PAX, Procrastination, Persistence, and Plans

Despite missing last week’s devlog update, I don’t have a whole lot of substantial progress to talk about this week. I was at PAX Prime over the weekend (just for fun—Minor Key Games wasn’t showing anything there), and my work focus has remained somewhat disrupted since I got back.

Most of my schedule was planned around the approximately two dozen levels in NEON STRUCT—which is also why many of my previous updates have been level-centric—but I have a modest backlog of tech and gameplay tasks to tackle as well. For months, I had been putting off that work to focus on the fun parts of level building. But since returning from Seattle, I’ve found it difficult to get excited about building levels, so I decided to revisit those overdue tasks.

As the primary developer on NEON STRUCT, it doesn’t really matter what order I do my tasks in. It all has to get done for the game to be finished. And I’m constantly busy, so there are no “pipeline stalls” even if one task is blocked by some other task. With this perspective, “procrastination” isn’t necessarily a bad thing. As I mentioned last month, periodic task switching keeps me energized and allows more time for me to reflect on the needs of a particular level or feature before continuing with its implementation.
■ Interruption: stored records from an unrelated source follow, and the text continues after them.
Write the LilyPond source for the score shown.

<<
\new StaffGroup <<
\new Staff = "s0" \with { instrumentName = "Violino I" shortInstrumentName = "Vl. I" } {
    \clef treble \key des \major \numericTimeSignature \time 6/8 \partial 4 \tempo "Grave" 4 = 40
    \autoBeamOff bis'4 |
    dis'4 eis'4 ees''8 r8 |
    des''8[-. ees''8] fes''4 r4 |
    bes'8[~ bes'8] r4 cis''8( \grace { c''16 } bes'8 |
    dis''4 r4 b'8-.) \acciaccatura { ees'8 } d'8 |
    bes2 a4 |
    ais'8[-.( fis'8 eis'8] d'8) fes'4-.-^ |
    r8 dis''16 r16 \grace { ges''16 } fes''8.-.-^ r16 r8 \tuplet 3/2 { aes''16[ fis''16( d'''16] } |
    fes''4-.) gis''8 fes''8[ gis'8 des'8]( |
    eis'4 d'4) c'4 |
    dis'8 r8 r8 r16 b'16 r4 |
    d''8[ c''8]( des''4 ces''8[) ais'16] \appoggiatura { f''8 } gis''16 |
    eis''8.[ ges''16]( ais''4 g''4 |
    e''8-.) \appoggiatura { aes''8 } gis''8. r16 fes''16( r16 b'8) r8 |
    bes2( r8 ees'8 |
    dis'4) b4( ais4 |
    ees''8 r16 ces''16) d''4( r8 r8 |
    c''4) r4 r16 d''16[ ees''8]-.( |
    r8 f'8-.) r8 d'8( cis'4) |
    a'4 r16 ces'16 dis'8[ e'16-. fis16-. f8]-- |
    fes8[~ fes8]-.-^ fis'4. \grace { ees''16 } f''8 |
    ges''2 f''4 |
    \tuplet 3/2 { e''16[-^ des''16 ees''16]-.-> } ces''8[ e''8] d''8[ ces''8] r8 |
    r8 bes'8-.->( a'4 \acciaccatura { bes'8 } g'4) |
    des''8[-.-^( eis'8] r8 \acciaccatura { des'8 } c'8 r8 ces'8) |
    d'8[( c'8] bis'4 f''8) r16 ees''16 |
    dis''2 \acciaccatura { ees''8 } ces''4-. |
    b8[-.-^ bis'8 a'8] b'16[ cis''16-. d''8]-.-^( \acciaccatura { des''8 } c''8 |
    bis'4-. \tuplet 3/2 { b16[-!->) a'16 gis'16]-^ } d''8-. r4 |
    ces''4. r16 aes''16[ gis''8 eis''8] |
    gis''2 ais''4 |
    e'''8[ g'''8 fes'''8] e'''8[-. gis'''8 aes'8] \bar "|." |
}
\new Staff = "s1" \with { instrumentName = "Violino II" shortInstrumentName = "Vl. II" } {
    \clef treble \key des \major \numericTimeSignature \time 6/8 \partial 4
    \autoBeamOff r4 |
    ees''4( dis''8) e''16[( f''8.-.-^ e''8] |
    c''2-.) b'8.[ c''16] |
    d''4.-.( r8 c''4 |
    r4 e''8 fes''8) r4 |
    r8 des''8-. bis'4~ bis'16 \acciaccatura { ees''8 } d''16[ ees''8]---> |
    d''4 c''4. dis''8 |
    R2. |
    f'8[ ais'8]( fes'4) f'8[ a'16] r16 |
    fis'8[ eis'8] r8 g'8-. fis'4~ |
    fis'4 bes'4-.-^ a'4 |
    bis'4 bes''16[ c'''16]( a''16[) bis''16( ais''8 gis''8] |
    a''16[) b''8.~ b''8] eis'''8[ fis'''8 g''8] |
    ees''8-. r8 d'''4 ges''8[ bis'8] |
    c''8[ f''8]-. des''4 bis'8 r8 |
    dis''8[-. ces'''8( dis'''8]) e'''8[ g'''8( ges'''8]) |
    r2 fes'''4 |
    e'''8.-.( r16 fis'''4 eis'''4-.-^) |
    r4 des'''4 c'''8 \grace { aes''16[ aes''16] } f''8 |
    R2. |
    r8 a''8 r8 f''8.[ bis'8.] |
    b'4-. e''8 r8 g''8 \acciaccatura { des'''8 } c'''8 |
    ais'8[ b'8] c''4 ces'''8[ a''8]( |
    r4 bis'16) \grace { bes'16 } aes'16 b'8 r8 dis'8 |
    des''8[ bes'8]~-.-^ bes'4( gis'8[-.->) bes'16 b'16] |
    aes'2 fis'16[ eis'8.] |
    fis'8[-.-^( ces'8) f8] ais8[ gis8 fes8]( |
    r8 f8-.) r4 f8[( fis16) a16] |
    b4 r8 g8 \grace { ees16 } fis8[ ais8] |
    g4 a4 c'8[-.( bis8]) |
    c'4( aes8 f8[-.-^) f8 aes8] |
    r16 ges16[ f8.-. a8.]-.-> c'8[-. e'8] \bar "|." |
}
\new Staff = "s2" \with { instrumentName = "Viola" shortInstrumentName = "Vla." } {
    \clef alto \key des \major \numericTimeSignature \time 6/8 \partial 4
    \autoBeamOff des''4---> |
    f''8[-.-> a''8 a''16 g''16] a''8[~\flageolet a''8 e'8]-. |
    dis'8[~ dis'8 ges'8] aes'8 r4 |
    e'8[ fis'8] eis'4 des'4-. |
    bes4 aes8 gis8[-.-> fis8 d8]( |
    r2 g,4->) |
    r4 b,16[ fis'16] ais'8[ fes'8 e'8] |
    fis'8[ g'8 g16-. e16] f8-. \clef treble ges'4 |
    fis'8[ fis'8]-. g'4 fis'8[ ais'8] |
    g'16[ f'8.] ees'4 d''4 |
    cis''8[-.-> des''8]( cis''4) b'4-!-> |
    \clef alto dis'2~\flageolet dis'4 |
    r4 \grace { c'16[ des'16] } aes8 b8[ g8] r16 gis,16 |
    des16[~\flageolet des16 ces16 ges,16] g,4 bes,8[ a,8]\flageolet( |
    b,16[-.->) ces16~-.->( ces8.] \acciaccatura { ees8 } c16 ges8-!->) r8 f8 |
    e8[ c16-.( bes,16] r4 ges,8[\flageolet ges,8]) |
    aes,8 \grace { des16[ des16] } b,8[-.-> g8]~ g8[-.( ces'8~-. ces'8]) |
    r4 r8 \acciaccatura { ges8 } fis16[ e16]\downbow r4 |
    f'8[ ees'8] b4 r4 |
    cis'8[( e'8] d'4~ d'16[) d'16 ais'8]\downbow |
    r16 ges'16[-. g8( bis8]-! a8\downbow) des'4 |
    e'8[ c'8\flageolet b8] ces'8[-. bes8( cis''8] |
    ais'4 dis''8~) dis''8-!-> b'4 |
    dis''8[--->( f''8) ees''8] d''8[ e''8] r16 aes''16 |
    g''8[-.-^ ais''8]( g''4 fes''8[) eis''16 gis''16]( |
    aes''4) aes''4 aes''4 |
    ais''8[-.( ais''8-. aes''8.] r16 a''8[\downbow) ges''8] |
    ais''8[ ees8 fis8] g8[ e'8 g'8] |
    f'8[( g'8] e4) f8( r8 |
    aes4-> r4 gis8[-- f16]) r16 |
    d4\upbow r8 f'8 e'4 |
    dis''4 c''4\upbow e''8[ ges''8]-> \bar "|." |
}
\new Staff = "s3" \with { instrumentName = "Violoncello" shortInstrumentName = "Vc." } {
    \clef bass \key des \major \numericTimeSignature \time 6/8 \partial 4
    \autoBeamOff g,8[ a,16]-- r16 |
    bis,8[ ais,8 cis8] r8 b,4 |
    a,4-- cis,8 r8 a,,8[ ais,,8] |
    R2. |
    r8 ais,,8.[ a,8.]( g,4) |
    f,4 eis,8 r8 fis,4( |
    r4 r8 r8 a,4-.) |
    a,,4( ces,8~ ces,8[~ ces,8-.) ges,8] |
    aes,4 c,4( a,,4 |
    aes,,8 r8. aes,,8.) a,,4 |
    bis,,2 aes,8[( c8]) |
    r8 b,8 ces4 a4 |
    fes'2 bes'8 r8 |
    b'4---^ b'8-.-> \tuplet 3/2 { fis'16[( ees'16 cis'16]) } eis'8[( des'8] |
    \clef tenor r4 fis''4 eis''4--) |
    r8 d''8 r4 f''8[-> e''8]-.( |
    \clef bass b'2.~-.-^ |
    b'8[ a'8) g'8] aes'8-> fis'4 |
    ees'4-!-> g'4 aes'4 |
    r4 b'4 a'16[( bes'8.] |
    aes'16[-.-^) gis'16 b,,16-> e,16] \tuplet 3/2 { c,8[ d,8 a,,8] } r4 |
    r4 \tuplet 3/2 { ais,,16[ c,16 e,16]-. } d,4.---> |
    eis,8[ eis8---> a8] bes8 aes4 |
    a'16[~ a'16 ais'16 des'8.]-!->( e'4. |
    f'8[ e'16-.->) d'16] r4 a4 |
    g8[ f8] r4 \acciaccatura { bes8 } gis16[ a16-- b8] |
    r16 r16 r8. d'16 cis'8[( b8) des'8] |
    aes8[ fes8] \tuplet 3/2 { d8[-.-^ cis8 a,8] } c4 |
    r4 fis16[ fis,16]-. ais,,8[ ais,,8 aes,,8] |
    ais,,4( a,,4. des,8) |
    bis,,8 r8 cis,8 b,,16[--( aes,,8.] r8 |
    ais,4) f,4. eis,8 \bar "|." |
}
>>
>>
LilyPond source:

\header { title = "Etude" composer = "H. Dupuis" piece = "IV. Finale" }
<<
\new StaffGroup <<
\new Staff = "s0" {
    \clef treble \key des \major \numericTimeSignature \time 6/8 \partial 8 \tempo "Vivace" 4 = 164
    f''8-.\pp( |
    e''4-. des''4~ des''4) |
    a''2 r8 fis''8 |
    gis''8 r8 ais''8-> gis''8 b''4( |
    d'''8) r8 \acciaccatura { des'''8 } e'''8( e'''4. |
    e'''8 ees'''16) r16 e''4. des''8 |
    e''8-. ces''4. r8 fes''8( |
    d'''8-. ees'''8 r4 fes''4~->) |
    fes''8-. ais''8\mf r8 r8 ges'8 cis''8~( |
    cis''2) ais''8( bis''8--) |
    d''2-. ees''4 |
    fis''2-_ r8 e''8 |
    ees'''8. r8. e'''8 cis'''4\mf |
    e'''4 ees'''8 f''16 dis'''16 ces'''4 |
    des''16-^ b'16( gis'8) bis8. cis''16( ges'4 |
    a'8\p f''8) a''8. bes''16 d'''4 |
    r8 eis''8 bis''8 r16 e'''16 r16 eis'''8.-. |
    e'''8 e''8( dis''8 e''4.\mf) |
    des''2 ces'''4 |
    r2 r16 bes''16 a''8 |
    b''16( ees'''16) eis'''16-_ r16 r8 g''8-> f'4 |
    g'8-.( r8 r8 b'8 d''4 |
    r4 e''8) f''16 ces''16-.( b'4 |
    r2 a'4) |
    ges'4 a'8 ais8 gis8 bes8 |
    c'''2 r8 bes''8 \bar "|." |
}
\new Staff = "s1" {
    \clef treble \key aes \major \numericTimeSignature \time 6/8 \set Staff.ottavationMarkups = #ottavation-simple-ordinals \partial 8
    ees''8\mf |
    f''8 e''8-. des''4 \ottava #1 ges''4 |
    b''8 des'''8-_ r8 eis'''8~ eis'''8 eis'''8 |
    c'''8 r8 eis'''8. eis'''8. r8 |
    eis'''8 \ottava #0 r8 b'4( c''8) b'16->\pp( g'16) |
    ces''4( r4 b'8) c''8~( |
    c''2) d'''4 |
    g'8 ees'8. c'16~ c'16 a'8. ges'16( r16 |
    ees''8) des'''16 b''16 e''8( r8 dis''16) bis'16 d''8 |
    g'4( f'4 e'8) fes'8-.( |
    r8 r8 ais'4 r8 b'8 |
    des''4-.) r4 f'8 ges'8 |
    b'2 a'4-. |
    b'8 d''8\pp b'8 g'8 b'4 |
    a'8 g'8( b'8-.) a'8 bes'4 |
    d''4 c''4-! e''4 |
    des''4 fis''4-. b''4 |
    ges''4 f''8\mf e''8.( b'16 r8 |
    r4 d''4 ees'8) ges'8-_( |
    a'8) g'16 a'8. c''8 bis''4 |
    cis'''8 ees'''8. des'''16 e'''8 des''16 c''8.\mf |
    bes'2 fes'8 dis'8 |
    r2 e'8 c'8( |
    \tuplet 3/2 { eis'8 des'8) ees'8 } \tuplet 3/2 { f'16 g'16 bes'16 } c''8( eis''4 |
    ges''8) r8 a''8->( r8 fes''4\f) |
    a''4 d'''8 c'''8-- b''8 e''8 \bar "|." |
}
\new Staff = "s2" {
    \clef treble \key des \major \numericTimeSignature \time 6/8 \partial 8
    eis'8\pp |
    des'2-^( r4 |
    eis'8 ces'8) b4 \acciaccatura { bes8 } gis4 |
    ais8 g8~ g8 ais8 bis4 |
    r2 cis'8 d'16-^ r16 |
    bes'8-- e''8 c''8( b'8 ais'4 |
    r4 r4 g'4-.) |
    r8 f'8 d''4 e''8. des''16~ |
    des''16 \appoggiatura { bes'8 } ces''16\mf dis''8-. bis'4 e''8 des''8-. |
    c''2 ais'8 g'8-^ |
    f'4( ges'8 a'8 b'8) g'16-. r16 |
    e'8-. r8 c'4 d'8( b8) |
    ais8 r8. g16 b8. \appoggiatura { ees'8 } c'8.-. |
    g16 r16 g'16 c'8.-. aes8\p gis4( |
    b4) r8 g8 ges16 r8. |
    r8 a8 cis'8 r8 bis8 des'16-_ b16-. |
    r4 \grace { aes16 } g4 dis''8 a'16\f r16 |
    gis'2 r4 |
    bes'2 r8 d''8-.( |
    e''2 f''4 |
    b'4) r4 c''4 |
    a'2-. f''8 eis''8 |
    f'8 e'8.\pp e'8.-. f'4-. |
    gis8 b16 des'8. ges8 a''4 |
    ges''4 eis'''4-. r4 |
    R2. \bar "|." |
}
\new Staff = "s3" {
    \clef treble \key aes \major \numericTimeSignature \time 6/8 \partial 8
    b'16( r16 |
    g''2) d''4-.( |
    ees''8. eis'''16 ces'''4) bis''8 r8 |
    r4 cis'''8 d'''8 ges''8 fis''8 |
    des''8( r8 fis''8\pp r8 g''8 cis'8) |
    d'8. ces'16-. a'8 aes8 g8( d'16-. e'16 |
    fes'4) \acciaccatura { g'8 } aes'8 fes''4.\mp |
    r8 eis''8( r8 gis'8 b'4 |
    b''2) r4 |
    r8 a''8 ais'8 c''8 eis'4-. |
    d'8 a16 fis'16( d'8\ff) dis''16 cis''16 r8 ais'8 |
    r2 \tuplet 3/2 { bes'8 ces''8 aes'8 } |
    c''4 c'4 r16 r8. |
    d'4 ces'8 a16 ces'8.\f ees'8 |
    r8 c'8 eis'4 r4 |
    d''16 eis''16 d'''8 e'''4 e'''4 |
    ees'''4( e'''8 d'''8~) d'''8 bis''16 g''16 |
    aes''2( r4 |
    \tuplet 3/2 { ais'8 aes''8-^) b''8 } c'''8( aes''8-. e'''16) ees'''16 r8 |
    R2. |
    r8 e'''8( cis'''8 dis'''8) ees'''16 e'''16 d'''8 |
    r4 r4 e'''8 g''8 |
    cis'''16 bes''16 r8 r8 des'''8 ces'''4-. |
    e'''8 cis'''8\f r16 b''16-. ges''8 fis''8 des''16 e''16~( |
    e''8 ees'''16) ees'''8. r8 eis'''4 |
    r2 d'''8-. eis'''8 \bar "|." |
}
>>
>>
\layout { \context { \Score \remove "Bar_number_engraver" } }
At my last job, I often quoted Joel Spolsky’s “fire and motion” as a shorthand for, “You have to move forward a little bit, every day.” My progress this week has definitely been only moving forward a little bit, every day; but the little bits are adding up, and small progress is better than no progress at all.

One of these “little bits” is a non-combat enemy AI behavior. It is sometimes useful to have characters in stealth levels who regard the player as an enemy, but do not carry weapons or attack the player. When they discover the player, they will flee and alert other AIs in the vicinity.

This feature primarily depended on a new A* path search mode. My existing modes included a basic path search (where the heuristic minimizes distance to a destination) and a wander mode (where the heuristic is constant and the path expands randomly until a given distance is reached). In order to make characters run away from the player or any other entity, I added a flee mode (in which the heuristic maximizes distance from the target, up to a given distance).

The rest of the implementation was just small changes to the AI motion component (to periodically recheck the flee target’s location and repath if needed) and the character’s behavior tree to actually invoke the behavior.

Another recent “little bit” is the addition of flying drones. They operate as a hybrid of non-combat characters and mobile security cameras. I already had a good chunk of AI flight code from Eldritch, and it took only a few tweaks to produce the desired motion for these drones. In Eldritch, flying enemies would always descend to the player’s level when attacking. In NEON STRUCT, that behavior looked strange; my expectation was that drones would hover some meters above their target, so I simply added a vertical offset.

As these and other little bits come online, I am contemplating putting together an IGF build. The timing of the IGF isn’t ideal for me—NEON STRUCT is only 30-40% finished, and what I would submit would be only a slice of the final game—but it provides an incentive to make a tighter, more polished playtest build than I might otherwise commit to.